Written by Charlie Kay, Foster undergraduate
I chose to study in Prague for a lot of reasons, but the main one was to explore my roots in the Czech Republic. My grandfather was born and raised in Brno, the second biggest city in the country. His mother was Christian, his father was Jewish, and when the Nazis rose to power in the neighboring Germany, his parents were wise to get him and his sister out of Europe before the War started. My grandfather left his country for the US in 1938 when he was 17, and he never returned home. The Jewish side of the family was then almost completely wiped out during the Holocaust. Of the 20 descendants of my grandfather and his sister, only 3 of them had visited the Czech Republic before.

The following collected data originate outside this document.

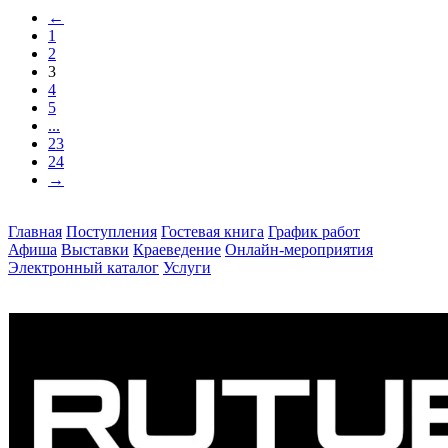
←
1
2
3
4
5
...
23
24
→
Главная
Поступления
Гостевая книга
График работ
Афиша
Выставки
Краеведение
Онлайн-мероприятия
Электронный каталог
Услуги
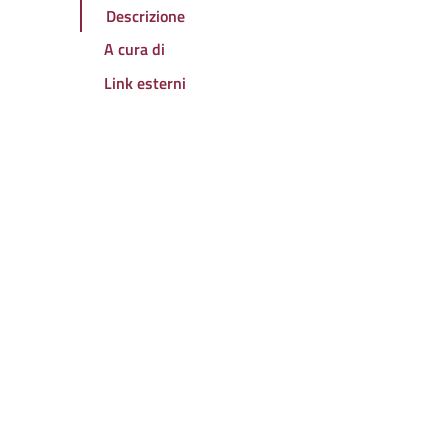
Descrizione
A cura di
Link esterni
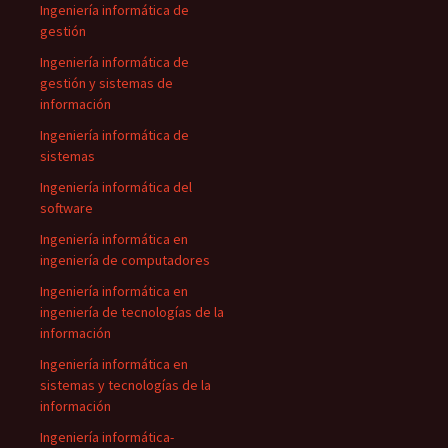
Ingeniería informática de
gestión
Ingeniería informática de
gestión y sistemas de
información
Ingeniería informática de
sistemas
Ingeniería informática del
software
Ingeniería informática en
ingeniería de computadores
Ingeniería informática en
ingeniería de tecnologías de la
información
Ingeniería informática en
sistemas y tecnologías de la
información
Ingeniería informática-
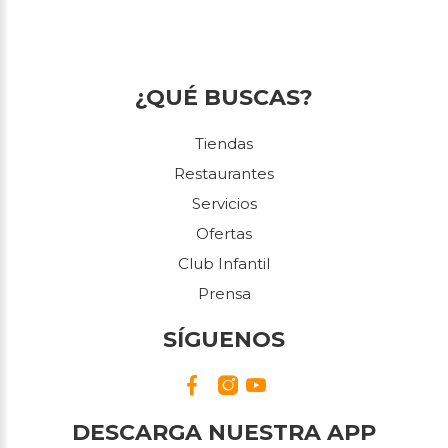
¿QUÉ BUSCAS?
Tiendas
Restaurantes
Servicios
Ofertas
Club Infantil
Prensa
SÍGUENOS
DESCARGA NUESTRA APP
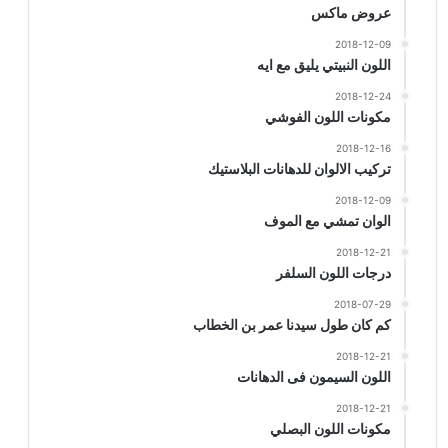
عروض ماكس
2018-12-09
اللون النبيتي يليق مع ايه
2018-12-24
مكونات اللون الفوشي
2018-12-16
تركيب الالوان للدهانات البلاستيك
2018-12-09
الوان تمشي مع الموف
2018-12-21
درجات اللون السلفر
2018-07-29
كم كان طول سيدنا عمر بن الخطاب
2018-12-21
اللون السيمون فى الدهانات
2018-12-21
مكونات اللون البصلي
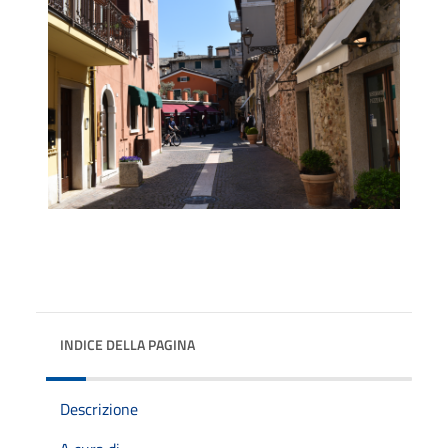
INDICE DELLA PAGINA
Descrizione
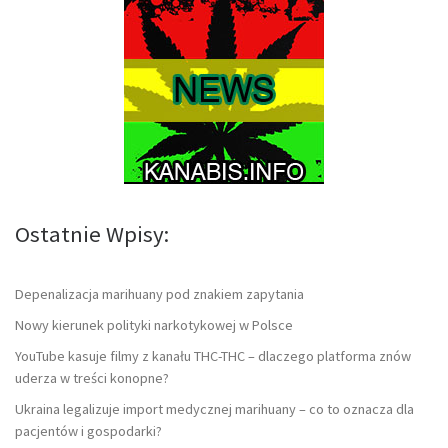
Ostatnie Wpisy:
Depenalizacja marihuany pod znakiem zapytania
Nowy kierunek polityki narkotykowej w Polsce
YouTube kasuje filmy z kanału THC-THC – dlaczego platforma znów
uderza w treści konopne?
Ukraina legalizuje import medycznej marihuany – co to oznacza dla
pacjentów i gospodarki?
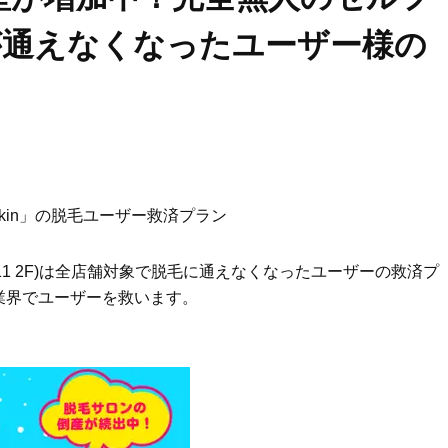
」が通えなくなったユーザー様の
kin」の脱毛ユーザー救済プラン
2-11 2F)は全店舗対象で脱毛に通えなくなったユーザーの救済プ
業界でユーザーを救います。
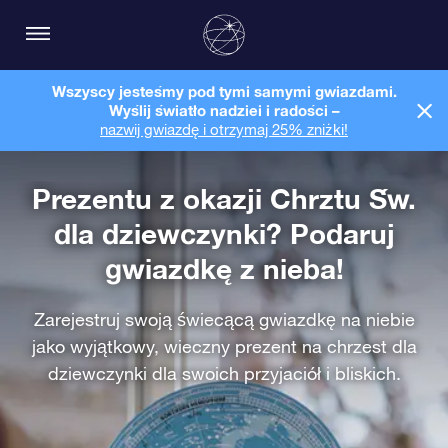
Wszyscy jesteśmy pod tymi samymi gwiazdami.
Wyślij światło nadziei i radości –
nazwij gwiazdę i otrzymaj 25% zniżki!
Prezentu z okazji Chrztu Św.
dla dziewczynki? Podaruj
gwiazdkę z nieba!
Zarejestruj swoją świecącą gwiazdkę na niebie
jako wyjątkowy, wieczny prezent na chrzest dla
dziewczynki dla swoich przyjaciół i bliskich.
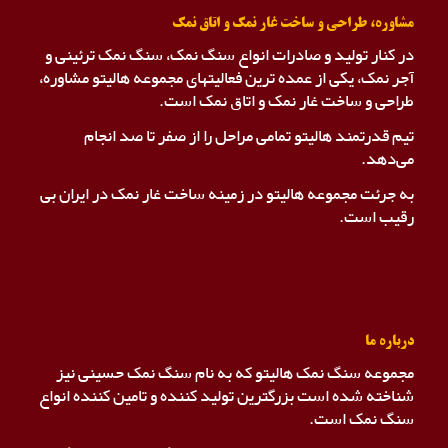
مشاوره، طراحی و ساخت غار نمک و اتاق نمک
در کنار تولید و صادرات انواع سنگ نمک، سنگ نمک ترئینی و
آجر نمک، یکی از عمده ترین فعالیتهای مجموعه هالیتو مشاوره،
طراحی و ساخت غار نمک و اتاق نمک است.
تیم قدرتمند هالیتو تمامی مراحل را از صفر تا صد انجام
می‌دهد.
به جرئت مجموعه هالیتو در زمینه ساخت غار نمک در ایران بی
رقیب است.
درباره ما
مجموعه سنگ نمک هالیتو که به نام سنگ نمک حسینی نیز
شناخته شده است بزرگترین تولید کننده و تامین کننده انواع
سنگ نمک است.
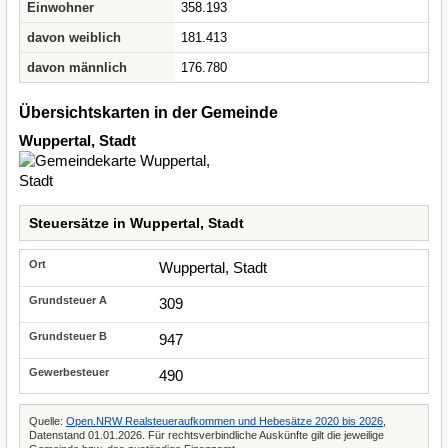
Einwohner
358.193
davon weiblich
181.413
davon männlich
176.780
Übersichtskarten in der Gemeinde
Wuppertal, Stadt
Steuersätze in Wuppertal, Stadt
Wuppertal, Stadt
309
947
490
Quelle:
Open.NRW Realsteueraufkommen und Hebesätze 2020 bis 2026
,
Datenstand 01.01.2026. Für rechtsverbindliche Auskünfte gilt die jeweilige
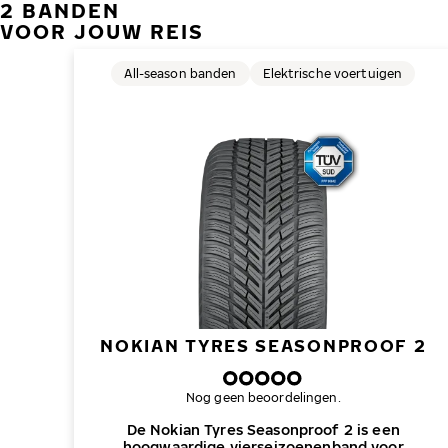
2 BANDEN
VOOR JOUW REIS
All-season banden
Elektrische voertuigen
NOKIAN TYRES SEASONPROOF 2
Nog geen beoordelingen.
De Nokian Tyres Seasonproof 2 is een
hoogwaardige vierseizoenenband voor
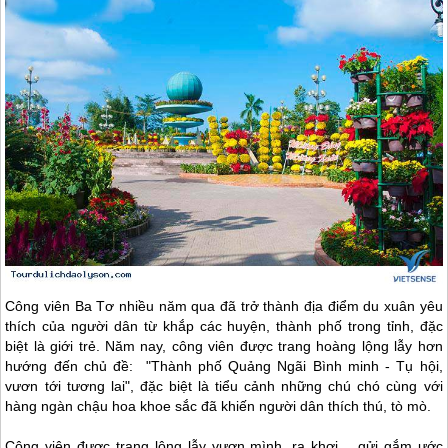
Công viên Ba Tơ nhiều năm qua đã trở thành địa điểm du xuân yêu
thích của người dân từ khắp các huyện, thành phố trong tỉnh, đặc
biệt là giới trẻ. Năm nay, công viên được trang hoàng lộng lẫy hơn
hướng đến chủ đề: "Thành phố Quảng Ngãi Bình minh - Tụ hội,
vươn tới tương lai", đặc biệt là tiểu cảnh những chú chó cùng với
hàng ngàn chậu hoa khoe sắc đã khiến người dân thích thú, tò mò.
Công viên được trang lộng lẫy vươn mình, ra khơi… gửi gắm ước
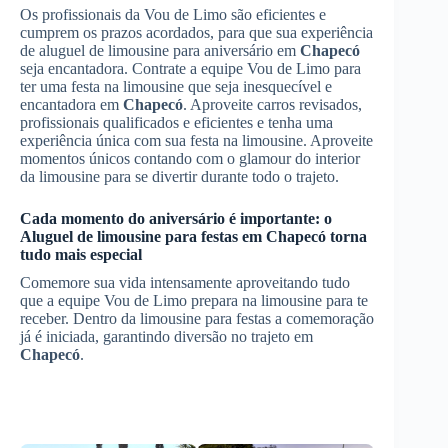
Os profissionais da Vou de Limo são eficientes e
cumprem os prazos acordados, para que sua experiência
de aluguel de limousine para aniversário em
Chapecó
seja encantadora. Contrate a equipe Vou de Limo para
ter uma festa na limousine que seja inesquecível e
encantadora em
Chapecó
. Aproveite carros revisados,
profissionais qualificados e eficientes e tenha uma
experiência única com sua festa na limousine. Aproveite
momentos únicos contando com o glamour do interior
da limousine para se divertir durante todo o trajeto.
Cada momento do aniversário é importante: o
Aluguel de limousine para festas
em
Chapecó
torna
tudo mais especial
Comemore sua vida intensamente aproveitando tudo
que a equipe Vou de Limo prepara na limousine para te
receber. Dentro da limousine para festas a comemoração
já é iniciada, garantindo diversão no trajeto em
Chapecó
.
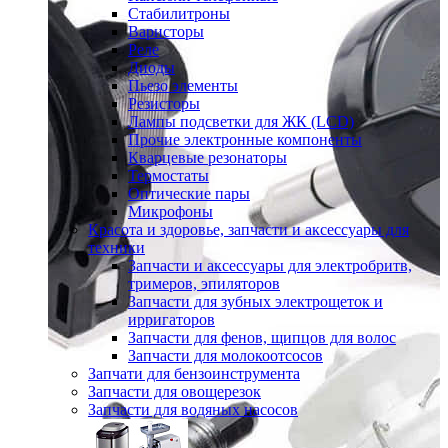
Стабилитроны
Варисторы
Реле
Диоды
Пьезо элементы
Резисторы
Лампы подсветки для ЖК (LCD)
Прочие электронные компоненты
Кварцевые резонаторы
Термостаты
Оптические пары
Микрофоны
Красота и здоровье, запчасти и аксессуары для
техники
Запчасти и аксессуары для электробритв,
тримеров, эпиляторов
Запчасти для зубных электрощеток и
ирригаторов
Запчасти для фенов, щипцов для волос
Запчасти для молокоотсосов
Запчати для бензоинструмента
Запчасти для овощерезок
Запчасти для водяных насосов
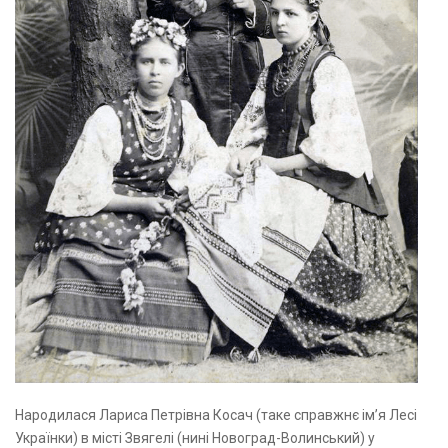
Народилася Лариса Петрівна Косач (таке справжнє ім’я Лесі
Українки) в місті Звягелі (нині Новоград-Волинський) у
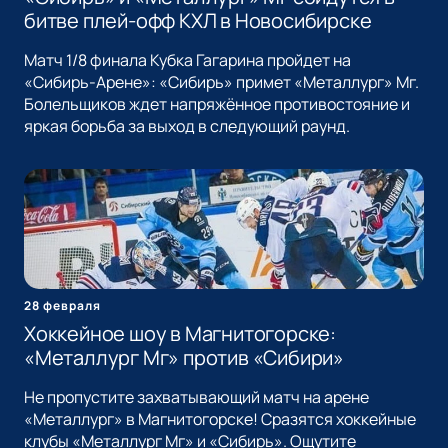
битве плей-офф КХЛ в Новосибирске
Матч 1/8 финала Кубка Гагарина пройдет на
«Сибирь-Арене»: «Сибирь» примет «Металлург» Мг.
Болельщиков ждет напряжённое противостояние и
яркая борьба за выход в следующий раунд.
28 февраля
Хоккейное шоу в Магнитогорске:
«Металлург Мг» против «Сибири»
Не пропустите захватывающий матч на арене
«Металлург» в Магнитогорске! Сразятся хоккейные
клубы «Металлург Мг» и «Сибирь». Ощутите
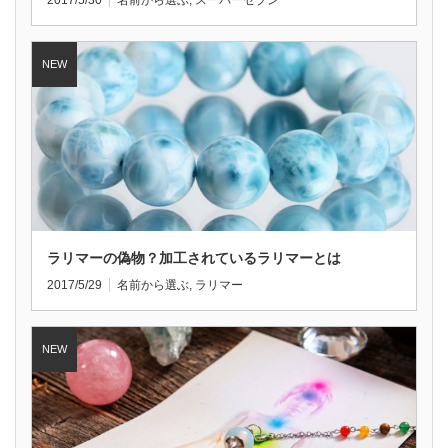
2017/5/30
名前から選ぶ
,
スーパーセブン
ラリマーの偽物？加工されているラリマーとは
2017/5/29
名前から選ぶ
,
ラリマー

I made it my mission to explore the areas where my ancestors lived and learn more about them. After 4 months of living in this amazing country, I have a much clearer picture of my family and what they lived through. I visited the Terezin concentration camp, where Czech prisoners of the Holocaust were held until transferred to Auschwitz or other much worse camps. My great-grandfather and a few more of our relatives lived there for 18 months before they were sent to their deaths. It was incredibly powerful to be in a place where your ancestors spent the last year and a half of their lives in fear and terrible conditions. I also happen to live 5 minutes away from the house where my great grandmother lived in Prague during the War while she tried to help out all of the family members who were detained in Terezin.
The best part of my adventures, though, was when my mom and two aunts flew out to visit and we travelled to Brno. Walking the same streets he did all those years ago was incredible, and it made me feel so much more connected to him. We saw the location of my great grandfather’s textile store, which at some point turned into a McDonalds. And best of all, we met my great aunt’s best friend from when she was a little girl. Her name is Liddy, she is 95, and she still lives by herself. We found her in an apartment she has lived in her entire life, and we sat and talked with her for two hours, and learned so much more about our family, her family, and how life was during the communist era in the Czech Republic.
Studying abroad was one of the best things I’ve ever done, and I’m so happy I got to explore my roots. In just a week,I’ll be back home in the States, but part of me will never leave Prague.